The History of Buda Castle in Budapest

Since it was established, in the 14th century, the Buda Castle was constantly built, destroyed and rebuilt. The castle was established by the Angevin rulers of the Kingdom of Hungary. It was also called Royal Palace or Royal Castle.

buda castle

Photo Source: wikipedia

Buda Castle in the Middle Ages

The palace was developed at first by king Bela IV of Hungary, then by Stephen, duke of Slavonia. But the one who significantly enlarged it was king Sigismund. As Holy Roman Emperor, he needed his residence to excel all other European rulers’ residences, so he built probably the largest Gothic palace of the Middle Ages.

buda castle

Photo Source: wikidi

The palace had large halls with carved wooden ceilings, great windows and balconies which offered a splendid view over the city of Buda. The facade was decorated with coat of arms and statues.

buda castle

Photo Source: photopedia.com

Sigismund also strengthened the fortifications of the palace and built additional walls downhill to the river Danube. The front of the palace was guarded by an equestrian statue of the king himself, later restored by king Matthias Corvinus.
^^^^
◆ Given instruction
Decide whether each statement agrees with the Buda Castle text, answering yes or no and quoting the deciding words: 1. The castle was established by the Angevin rulers of the Kingdom of Hungary. 2. King Matthias Corvinus was the one who significantly enlarged the palace. 3. Sigismund built additional walls downhill to the river Danube. The listing after this is material separate from the Buda Castle text.

◆ Data provided
^^^^
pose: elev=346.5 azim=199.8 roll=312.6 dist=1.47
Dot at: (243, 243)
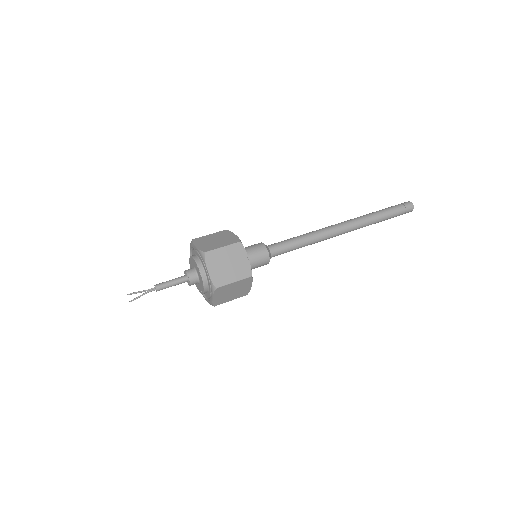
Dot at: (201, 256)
^^^^
◆ Solution below
1. Yes: "The castle was established by the Angevin rulers of the Kingdom of Hungary."
2. No: "But the one who significantly enlarged it was king Sigismund."
3. Yes: "Sigismund also strengthened the fortifications of the palace and built additional walls downhill to the river Danube."